SAN SALVADOR – During the speech to mark the fourth year of governmentSalvadoran President Nayib Bukele, who has been known for the so-called “war against gangs,” announced that his government, in addition to seeking to reorganize El Salvador’s political-administrative division, also wants to start a “war against corruption.”
As a sign of his decision, Bukele announced, in the middle of his speech, that the head of the Attorney General’s Office of El Salvador, Rodolfo Delgado, was not at the ceremony held on June 1 because he was raiding all the properties of the Former President Alfredo Cristiani, who ruled El Salvador between 1989 and 1994.
“We are going to pursue corruption at all levels, starting with one of the politicians who did the most damage to the country, who believed he was one of the owners of the farm, and for that reason he despised our people,” Bukele said, referring to Cristiani.
In the operation announced by Bukele, the Prosecutor’s Office has intervened 156 properties linked to the former president, 15 bank accounts and 42 vehicles. He has also placed “lien” on three companies. The amount seized so far amounts to 10.6 million dollars.
Who is Alfredo Cristiani?
Alfredo Félix Cristiani was president of El Salvador between 1989 and 1994 under the banner of the Nationalist Republican Alliance (ARENA), a right-wing party that ruled for 20 continuous years, beginning with Cristiani.
The first three years, the ex-president governed the country in the midst of a bloody civil war between the forces of the State and the guerrillas. But it was not until 1992 that the war ended with the signing of the Peace Accords, and since then, Cristiani has been known as “the president of La Paz.”
However, during his tenure they were six Jesuit priests murdered and two collaborators, within the José Simeón Cañas Central American University (UCA), in the department of La Libertad; 33 years later, in March 2022, a court in San Salvador ordered Cristiani’s capture for the crime of alleged omission in the massacre that occurred on November 16, 1989, four months after Cristiani assumed the presidency.
Through his daughter’s social media account, former President Cristiani released a release in which he took a stand against the accusation: “I never knew about the plans they had to commit those murders. It has been questioned that the commander in chief of the Armed Forces had no prior knowledge of the plans (…) The truth is that after long years of military regimes and coups, the subordination to civil power did not happen overnight…”, he said.
The Prosecutor’s Office presumes that the former president left the country a month before the arrest warrant, in February 2022.
new accusations
In September 2021, several legislators, members of a special commission that investigates bonuses, notified the Salvadoran Prosecutor’s Office to open an investigation against the former president, for alleged money laundering, illicit enrichment and bribery.
Twenty-one months after that notice, the Prosecutor’s Office seized the former president’s properties, as well as the assets of three companies, without detailing the crimes for which he accuses Cristiani.
“The investigation showed that former President Cristiani in the five-year presidential term in which he governed appropriated public funds, initially for an amount of 37 million colones, now 4.2 million dollars,” Fabio Figueroa, one of of the prosecutors in charge of the investigation.
The search operation was carried out simultaneously in various departments of the country where the properties are located, including San Salvador, La Libertad, Santa Ana, San Vicente, Usulután and La Paz.
Some of the seized assets will go to the Salvadoran State, including companies, subdivisions, farms and homes, authorities said.
The attorney general, Rodolfo Delgado, said that he found an investigation against Cristiani that had been archived, which pointed to acts of corruption and illicit enrichment.
A journalistic investigation of the salvadoran media The lighthouse revealed that five months before Cristiani left the Presidential House, 106 checks were issued in his name for a total of 5.5 million dollars. Likewise, he revealed that Cristiani was one of the businessmen with companies offshore in the Virgin Islands, British and Panama between 1992 and 2018.

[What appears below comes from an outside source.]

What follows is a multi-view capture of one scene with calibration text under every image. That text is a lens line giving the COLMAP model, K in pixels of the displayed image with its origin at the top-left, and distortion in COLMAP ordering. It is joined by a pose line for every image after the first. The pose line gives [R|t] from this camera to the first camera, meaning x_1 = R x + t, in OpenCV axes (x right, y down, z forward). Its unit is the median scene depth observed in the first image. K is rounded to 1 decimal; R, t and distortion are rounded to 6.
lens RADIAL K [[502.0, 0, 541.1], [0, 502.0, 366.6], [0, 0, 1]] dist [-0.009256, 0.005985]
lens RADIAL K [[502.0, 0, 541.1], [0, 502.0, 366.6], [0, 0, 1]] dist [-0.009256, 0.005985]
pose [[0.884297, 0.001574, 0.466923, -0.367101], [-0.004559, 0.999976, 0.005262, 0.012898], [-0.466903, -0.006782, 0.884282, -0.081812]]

Bukele’s new “war against corruption” has been praised by some and questioned by others. Some consider it necessary to investigate officials from past administrations. Others believe that it is an exercise in political revenge.

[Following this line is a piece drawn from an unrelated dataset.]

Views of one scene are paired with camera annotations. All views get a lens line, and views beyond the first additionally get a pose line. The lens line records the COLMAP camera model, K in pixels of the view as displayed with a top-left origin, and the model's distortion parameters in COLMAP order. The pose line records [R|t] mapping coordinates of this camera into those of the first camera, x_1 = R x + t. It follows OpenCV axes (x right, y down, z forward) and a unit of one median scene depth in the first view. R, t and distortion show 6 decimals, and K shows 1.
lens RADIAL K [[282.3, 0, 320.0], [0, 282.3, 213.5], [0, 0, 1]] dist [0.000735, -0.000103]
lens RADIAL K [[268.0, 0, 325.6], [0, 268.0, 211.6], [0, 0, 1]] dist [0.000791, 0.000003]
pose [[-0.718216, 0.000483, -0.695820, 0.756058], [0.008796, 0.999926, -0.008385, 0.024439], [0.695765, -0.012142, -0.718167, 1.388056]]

Since September 2021, crimes related to corruption do not prescribe, at the request of President Bukele and the approval of the ruling party in the Assembly. So crimes such as illicit enrichment can be prosecuted in the Central American country even if they were committed 30 years or more ago.

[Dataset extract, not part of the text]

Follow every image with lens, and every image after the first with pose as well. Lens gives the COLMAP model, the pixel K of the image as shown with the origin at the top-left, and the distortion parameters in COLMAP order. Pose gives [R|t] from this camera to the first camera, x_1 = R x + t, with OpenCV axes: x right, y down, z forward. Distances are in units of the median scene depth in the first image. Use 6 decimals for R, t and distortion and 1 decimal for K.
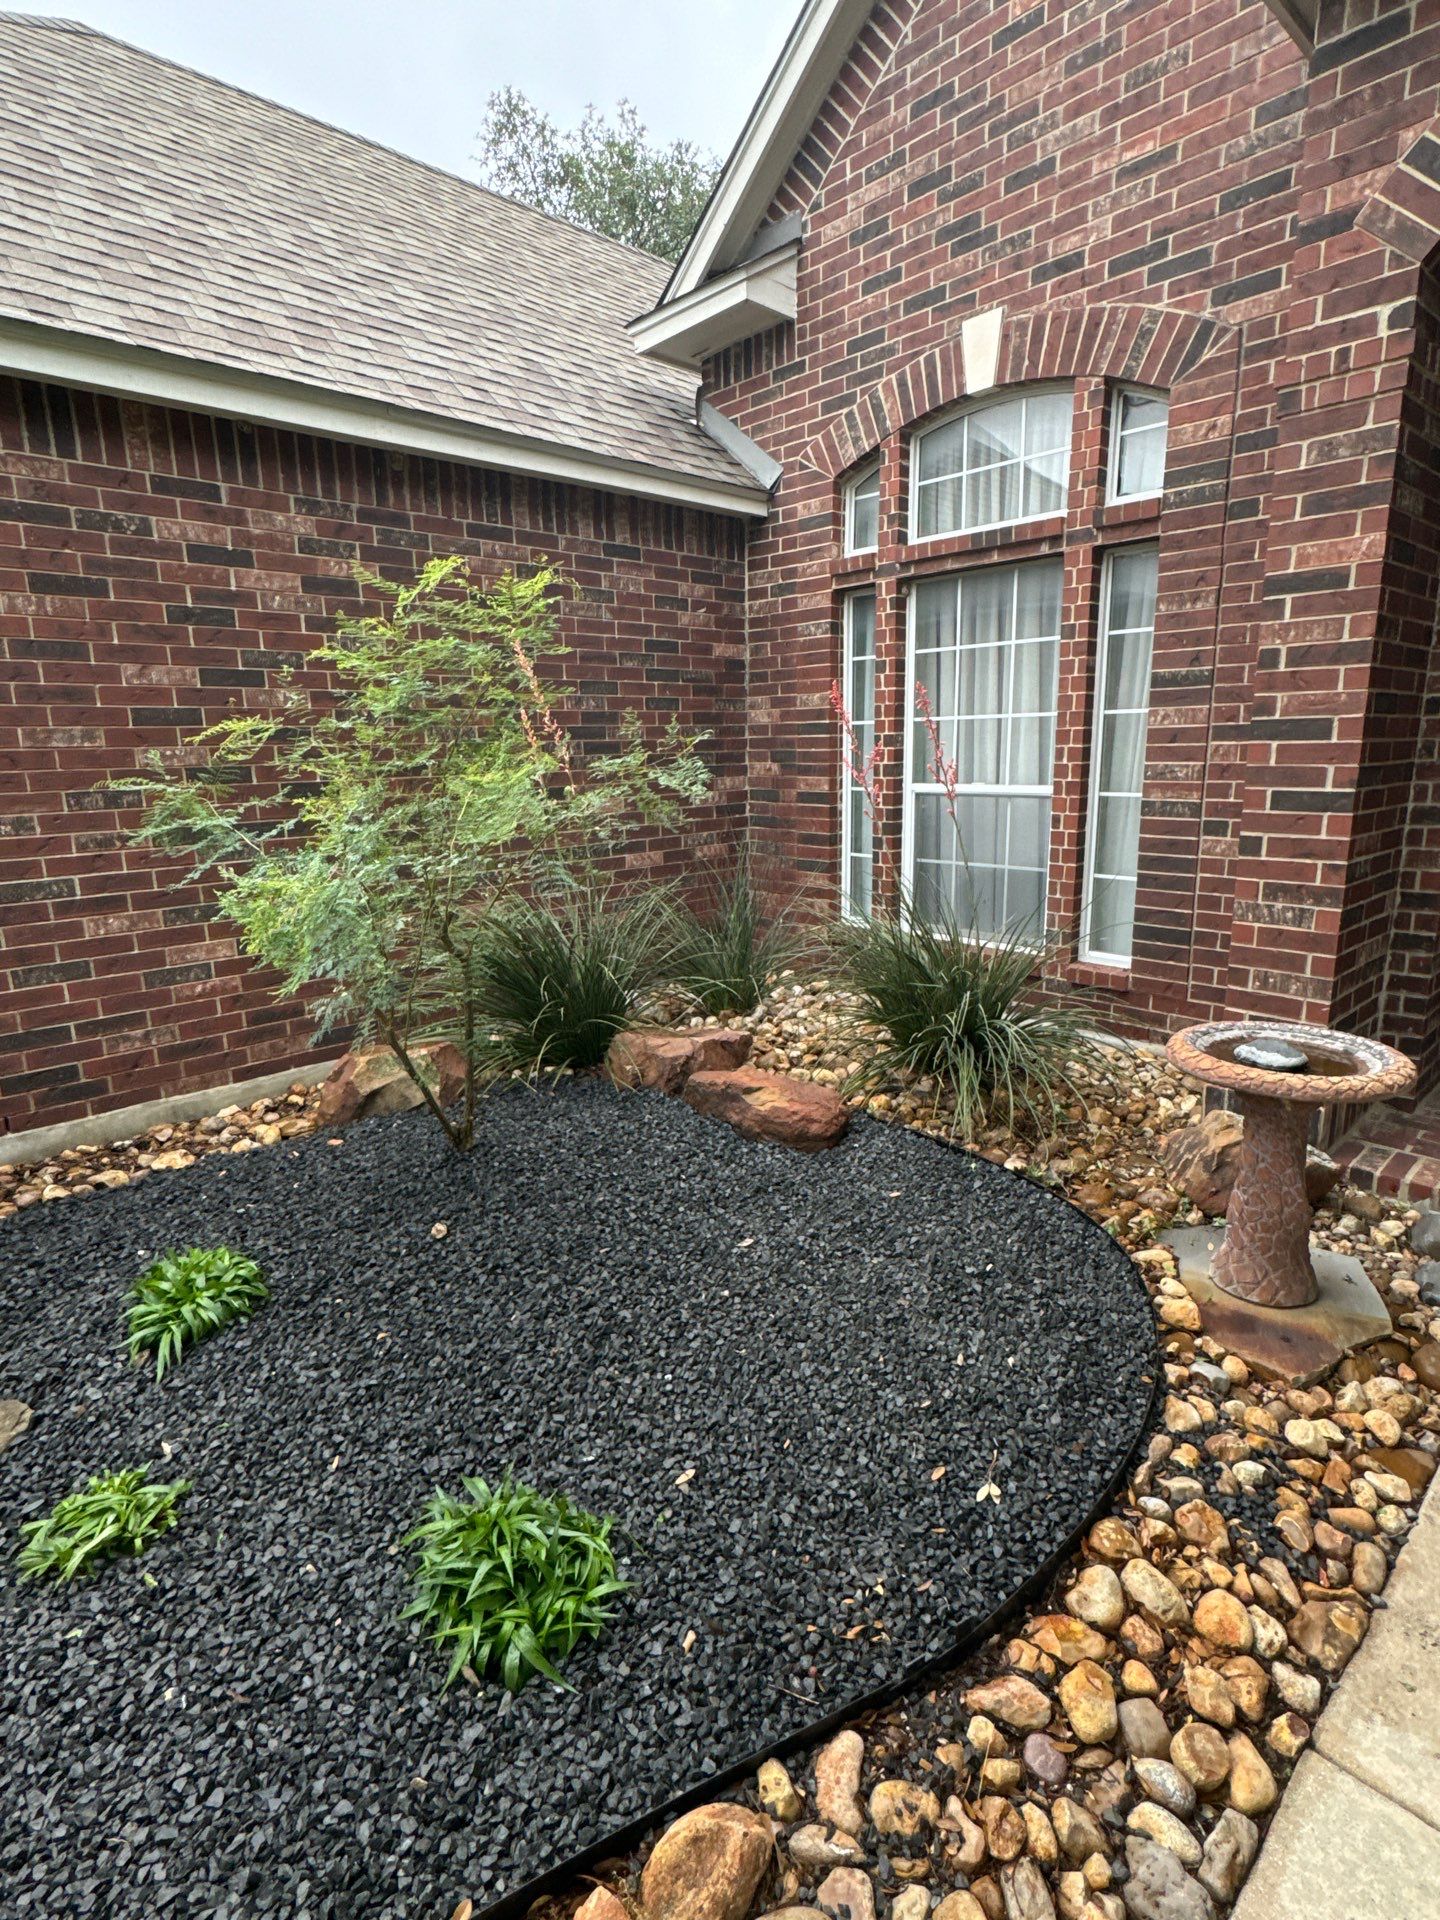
lens RADIAL K [[976.9, 0, 724.5], [0, 976.9, 958.5], [0, 0, 1]] dist [-0.003591, 0.001550]
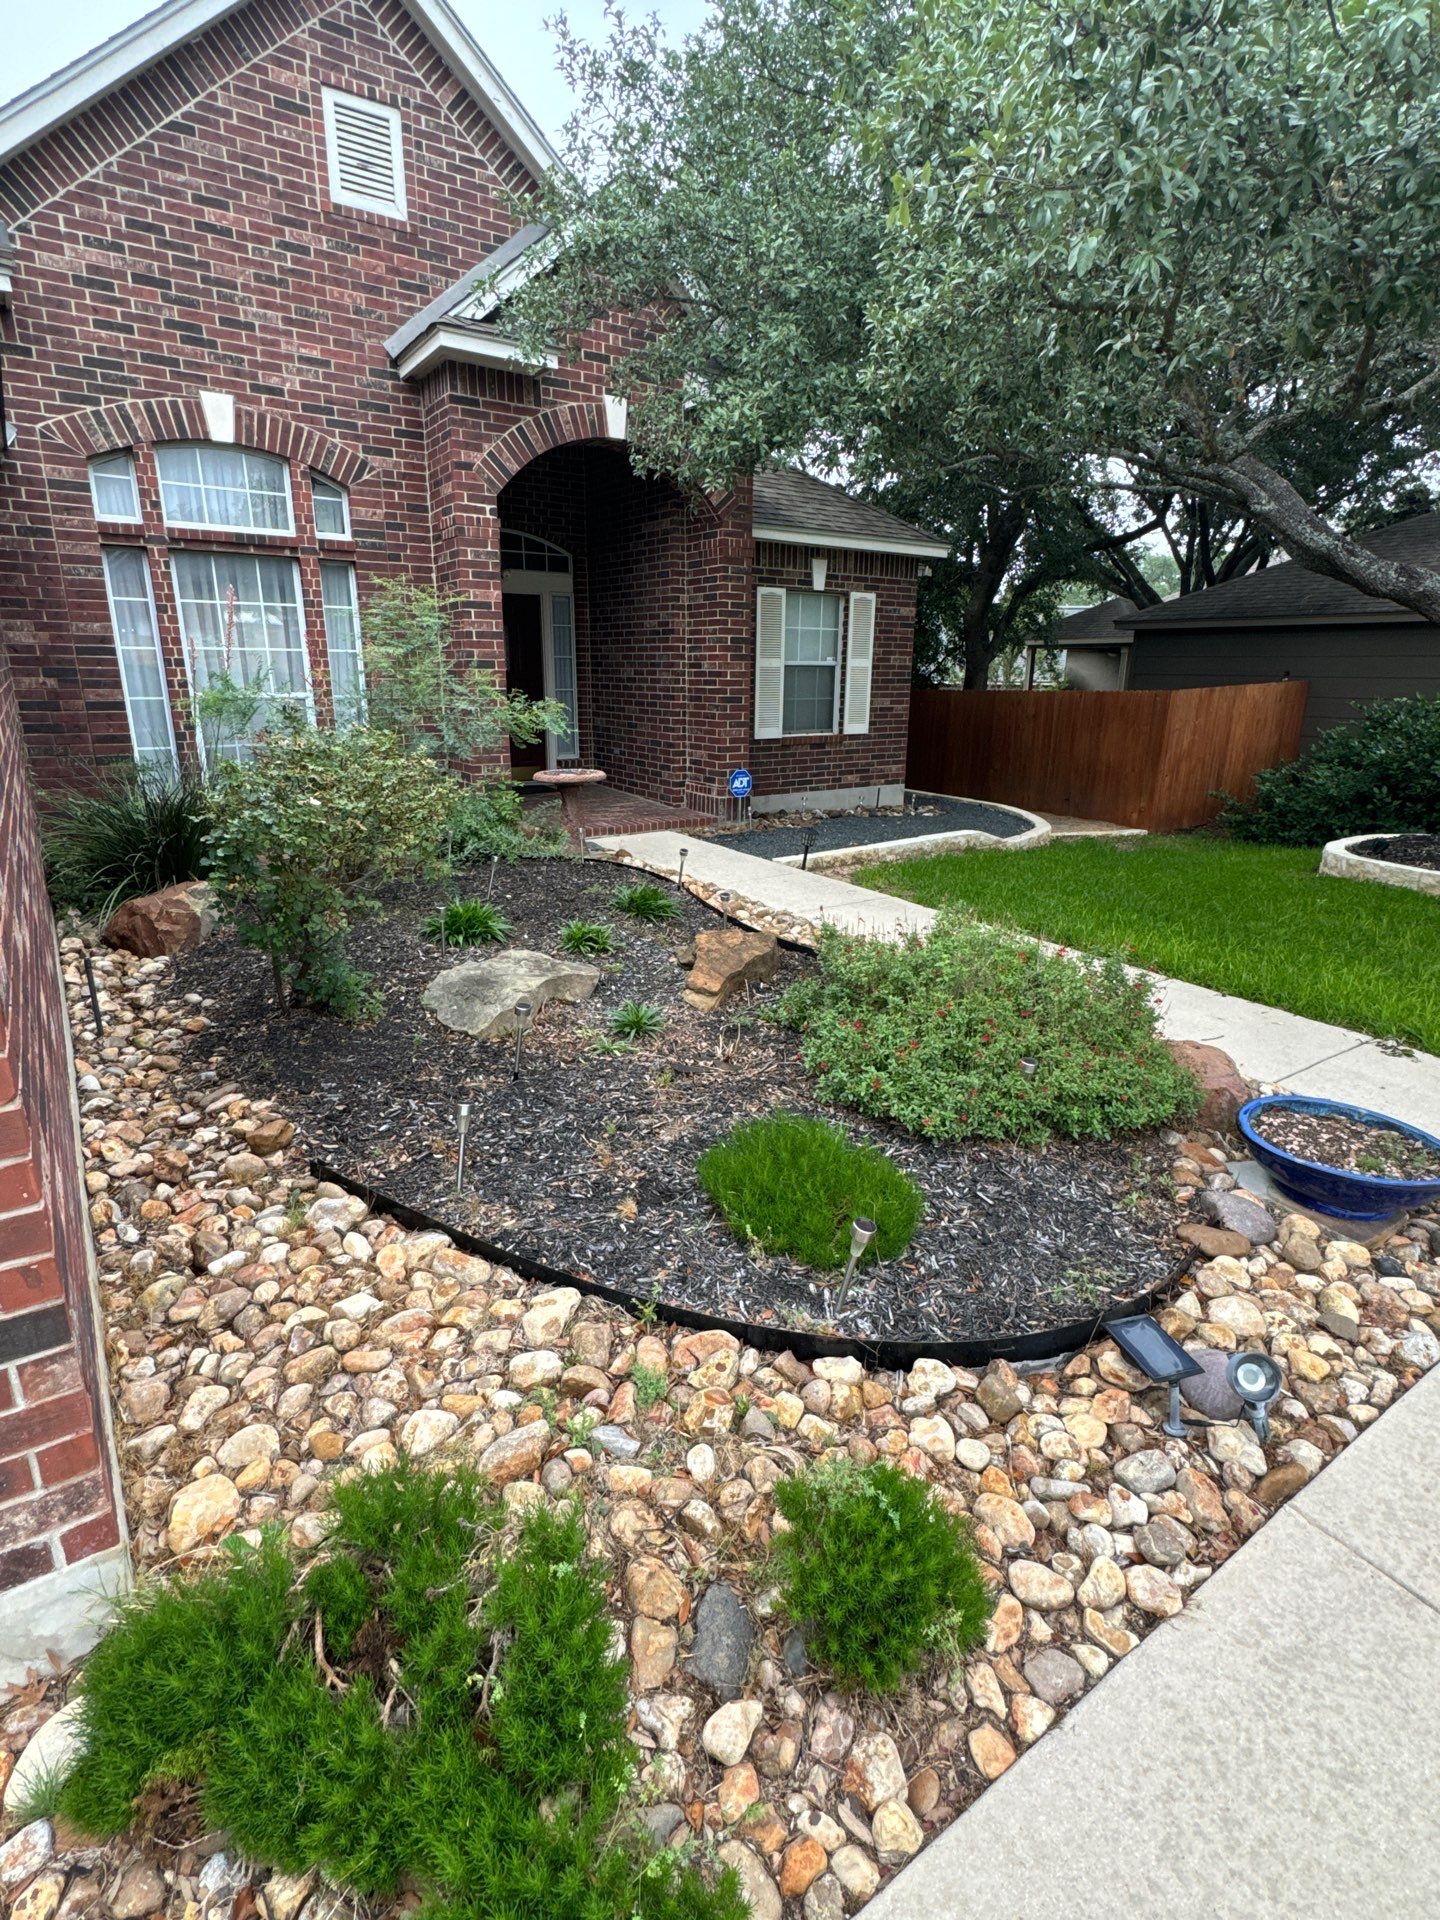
lens RADIAL K [[952.0, 0, 720.3], [0, 952.0, 953.8], [0, 0, 1]] dist [-0.000871, -0.000236]
pose [[0.147591, -0.262925, 0.953461, -1.410482], [0.199400, 0.952133, 0.231693, 0.021228], [-0.968740, 0.155924, 0.192954, 0.040483]]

In June 2021, Bukele broke the agreement of the International Commission Against Impunity in El Salvador (CICIES) that he had with the OAS.after the international organization made public 12 notices of corruption cases in its government.
Similarly, the Prosecutor’s Office has not disclosed whether the officials and former officials of the Bukele administration named on the US State Department’s Engel List of “corrupt and undemocratic” actors have files open for investigation.